Declining water table
Higginbottom and Martin agree water is the most limiting factor to growing peanuts.
“I think most farmers on the South Plains realize how much water it takes to grow peanuts. We adjust and plant fewer acres to have adequate irrigation water,” Higginbottom said. “You need a minimum of four gallons of water a minute per acre. That's a rule of thumb for a good peanut crop.”
Higginbottom plants a half-circle of peanuts and either plants a crop that uses less water or fallows the other half-circle. He concentrates water on the peanuts. He also plants winter wheat on a half-circle and allows cattle to graze, improving profit potential through diversity and using less water.
“Water is our most limiting factor. We can alleviate any problem except that,” he said.
Martin has cut back on peanuts because of declines in water.
“When I first started growing peanuts 15 years ago, we planted a circle or several circles of peanuts. Water has weakened enough that we're growing quarter circles, half circles, and some three-quarter circles. We don't have full circles of peanuts because of limited water,” Martin said.

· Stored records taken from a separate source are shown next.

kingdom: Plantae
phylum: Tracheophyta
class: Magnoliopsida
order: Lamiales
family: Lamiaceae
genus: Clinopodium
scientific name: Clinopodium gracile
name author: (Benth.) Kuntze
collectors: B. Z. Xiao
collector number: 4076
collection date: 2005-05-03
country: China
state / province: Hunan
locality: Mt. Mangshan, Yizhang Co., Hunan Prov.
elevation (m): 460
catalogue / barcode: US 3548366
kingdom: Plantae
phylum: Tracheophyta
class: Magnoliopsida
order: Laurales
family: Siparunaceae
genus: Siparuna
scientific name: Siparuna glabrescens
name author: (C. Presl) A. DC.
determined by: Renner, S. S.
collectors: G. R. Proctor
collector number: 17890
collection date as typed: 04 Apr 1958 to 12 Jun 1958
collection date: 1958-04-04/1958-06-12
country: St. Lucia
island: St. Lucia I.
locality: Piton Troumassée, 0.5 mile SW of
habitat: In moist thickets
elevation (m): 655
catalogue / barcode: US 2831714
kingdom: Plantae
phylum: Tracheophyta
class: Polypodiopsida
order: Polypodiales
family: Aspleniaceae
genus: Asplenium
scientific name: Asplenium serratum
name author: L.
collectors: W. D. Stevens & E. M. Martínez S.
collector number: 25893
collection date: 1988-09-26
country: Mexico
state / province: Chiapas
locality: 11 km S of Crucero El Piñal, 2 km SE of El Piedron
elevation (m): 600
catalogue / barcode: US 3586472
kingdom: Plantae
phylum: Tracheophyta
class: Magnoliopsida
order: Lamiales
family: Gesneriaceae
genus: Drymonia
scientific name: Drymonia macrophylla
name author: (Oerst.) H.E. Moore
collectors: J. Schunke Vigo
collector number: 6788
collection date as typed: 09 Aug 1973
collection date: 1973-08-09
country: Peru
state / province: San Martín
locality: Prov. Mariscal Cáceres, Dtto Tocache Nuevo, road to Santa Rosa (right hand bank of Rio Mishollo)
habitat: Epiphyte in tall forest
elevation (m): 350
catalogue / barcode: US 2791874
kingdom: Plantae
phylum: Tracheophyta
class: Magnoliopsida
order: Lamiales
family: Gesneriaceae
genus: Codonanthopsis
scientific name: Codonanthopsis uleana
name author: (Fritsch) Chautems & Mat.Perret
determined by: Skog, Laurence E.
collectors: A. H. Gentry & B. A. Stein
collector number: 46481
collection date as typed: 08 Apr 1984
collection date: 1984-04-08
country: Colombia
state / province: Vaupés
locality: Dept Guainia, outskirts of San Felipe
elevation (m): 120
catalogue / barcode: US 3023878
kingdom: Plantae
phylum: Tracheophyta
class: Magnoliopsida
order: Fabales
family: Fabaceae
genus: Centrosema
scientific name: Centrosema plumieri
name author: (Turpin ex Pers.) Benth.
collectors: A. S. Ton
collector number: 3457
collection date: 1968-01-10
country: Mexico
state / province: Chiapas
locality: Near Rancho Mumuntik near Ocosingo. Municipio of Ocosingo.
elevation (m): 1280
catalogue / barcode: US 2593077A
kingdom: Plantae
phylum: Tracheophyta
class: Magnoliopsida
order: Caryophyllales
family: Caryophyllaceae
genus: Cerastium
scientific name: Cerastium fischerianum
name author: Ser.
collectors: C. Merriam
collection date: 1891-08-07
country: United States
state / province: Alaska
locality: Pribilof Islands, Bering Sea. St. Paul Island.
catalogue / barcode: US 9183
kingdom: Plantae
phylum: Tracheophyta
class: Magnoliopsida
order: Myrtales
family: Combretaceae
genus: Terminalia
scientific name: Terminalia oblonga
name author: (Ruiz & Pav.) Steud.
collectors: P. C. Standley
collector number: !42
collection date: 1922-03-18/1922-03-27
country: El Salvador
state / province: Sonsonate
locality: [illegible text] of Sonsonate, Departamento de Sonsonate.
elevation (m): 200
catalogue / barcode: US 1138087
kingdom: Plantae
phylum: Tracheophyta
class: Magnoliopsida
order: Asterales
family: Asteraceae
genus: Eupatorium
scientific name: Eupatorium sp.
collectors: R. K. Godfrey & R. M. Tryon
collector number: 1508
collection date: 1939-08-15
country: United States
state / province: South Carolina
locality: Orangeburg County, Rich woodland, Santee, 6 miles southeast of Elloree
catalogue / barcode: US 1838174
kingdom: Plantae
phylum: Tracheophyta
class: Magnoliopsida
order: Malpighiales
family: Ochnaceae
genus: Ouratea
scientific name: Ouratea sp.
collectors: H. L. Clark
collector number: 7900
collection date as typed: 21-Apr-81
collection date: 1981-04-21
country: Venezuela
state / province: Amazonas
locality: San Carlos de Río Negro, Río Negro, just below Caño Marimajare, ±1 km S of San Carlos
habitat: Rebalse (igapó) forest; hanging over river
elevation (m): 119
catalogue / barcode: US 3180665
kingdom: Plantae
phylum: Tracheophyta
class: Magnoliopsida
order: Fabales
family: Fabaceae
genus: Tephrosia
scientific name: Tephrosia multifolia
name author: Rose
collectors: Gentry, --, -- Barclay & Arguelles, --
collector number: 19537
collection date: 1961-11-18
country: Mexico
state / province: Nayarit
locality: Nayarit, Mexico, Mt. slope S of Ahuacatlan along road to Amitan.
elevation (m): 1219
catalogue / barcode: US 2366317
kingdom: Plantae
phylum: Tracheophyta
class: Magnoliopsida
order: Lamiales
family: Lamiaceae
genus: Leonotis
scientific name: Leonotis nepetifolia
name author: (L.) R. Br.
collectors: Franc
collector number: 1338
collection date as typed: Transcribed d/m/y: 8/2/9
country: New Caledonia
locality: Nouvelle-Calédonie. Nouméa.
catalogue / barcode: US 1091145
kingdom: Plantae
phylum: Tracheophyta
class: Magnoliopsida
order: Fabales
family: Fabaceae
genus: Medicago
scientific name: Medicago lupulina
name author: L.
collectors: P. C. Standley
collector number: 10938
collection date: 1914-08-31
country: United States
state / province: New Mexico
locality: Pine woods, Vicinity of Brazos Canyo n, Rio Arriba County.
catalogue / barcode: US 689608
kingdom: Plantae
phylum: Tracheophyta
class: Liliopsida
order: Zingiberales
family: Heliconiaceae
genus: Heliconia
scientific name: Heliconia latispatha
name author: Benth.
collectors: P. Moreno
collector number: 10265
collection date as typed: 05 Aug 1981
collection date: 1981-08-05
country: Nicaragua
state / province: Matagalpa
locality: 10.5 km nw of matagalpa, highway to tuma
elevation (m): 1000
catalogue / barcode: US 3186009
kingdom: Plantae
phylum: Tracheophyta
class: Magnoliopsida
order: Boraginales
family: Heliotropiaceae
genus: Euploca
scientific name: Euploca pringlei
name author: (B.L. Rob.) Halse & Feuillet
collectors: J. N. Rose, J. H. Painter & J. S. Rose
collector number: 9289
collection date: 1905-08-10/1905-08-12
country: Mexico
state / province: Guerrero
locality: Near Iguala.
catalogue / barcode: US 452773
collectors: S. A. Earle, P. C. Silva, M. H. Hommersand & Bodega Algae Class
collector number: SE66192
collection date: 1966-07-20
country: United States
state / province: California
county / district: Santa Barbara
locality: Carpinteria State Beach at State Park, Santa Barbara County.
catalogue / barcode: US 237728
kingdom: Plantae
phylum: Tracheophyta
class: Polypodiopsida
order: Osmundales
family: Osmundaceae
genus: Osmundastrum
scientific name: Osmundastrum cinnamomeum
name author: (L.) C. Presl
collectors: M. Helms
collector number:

He irrigates cotton as needed, but peanuts receive most of his water “because they pay better.”
Weeding out weed problems
Both agree that weed control plays a crucial role in success. Higginbottom attacks weeds. He uses conservation tillage to conserve water and soil and plants peanuts into wheat terminated with Roundup.
He uses Prowl prior to planting, and often applies it via chemigation. Once peanuts emerge and have been up ten days to two weeks, he applies Pursuit or Cadre, and if any wheat escapes the herbicides, he hoes or spot treats with chemicals.
“Weeds are a challenge, but we just don't leave weedy peanut fields,” said Martin. “To me, that's part of being a steward and it will increase production if you keep the weeds out. Plus I just don't like to look at a weedy field.”
Martin uses minimum tillage in wheat stubble when possible. He uses Prowl pre-plant. Occasionally escape weeds, usually nutgrass, will pop up in Martin's fields. If the weeds are bad enough, he will spray again, but if it's a minor problem Martin may use an old-fashioned hoe to keep fields weed-free.
Rotation, location, rotation
Rotating crops is a key component of Martin's crop management. “If a field is in peanuts this year, it won't go back to peanuts for three or four years. We leave it out that long to stay away from disease problems. We've got the acreage to do that,” he said.
“I've already seen some people here not heed the warning about rotation and they're already fighting disease,” he said.
Martin is convinced that rotation also improves yields. He said cotton behind peanuts will out produce his other cotton, and the same is true when his peanuts follow cotton. He uses wheat as a cover crop in the winter to prevent blowing dust.
Higginbottom also believes in rotation, but alters his patterns each year.
“I don't really have a set rotation,” he said. “Usually I follow wheat with cotton and follow cotton with peanuts. I do it different ways, but that's the basic one. It depends on my water.”
Higginbottom may shorten rotation because he prefers to use more water on peanuts. He sees added benefits and says he can always see an advantage to crops that follow peanuts because they pick up residual nitrogen and organic matter. “You definitely get a kick in your cotton, there's no doubt in my mind,” he said.
Since the Martins began growing peanuts 15 years ago, they've seen first-hand benefits to rotating with cotton.
“We've benefited from being in the peanut business. We had some lean years for cotton when prices were weak, and peanuts helped us get past all that,” Martin said.
Higginbottom agrees, knowing several crops spread his risk.
“You don't have all your eggs in one basket. Some years are better for cotton and some years are better for peanuts. Sometimes when cotton gets cheap everybody switches to peanuts. I try not to do that and try to keep a pretty even mix,” he said.
“There's not another crop that's been introduced to us that equals the cash value of peanuts or cotton,” Martin said.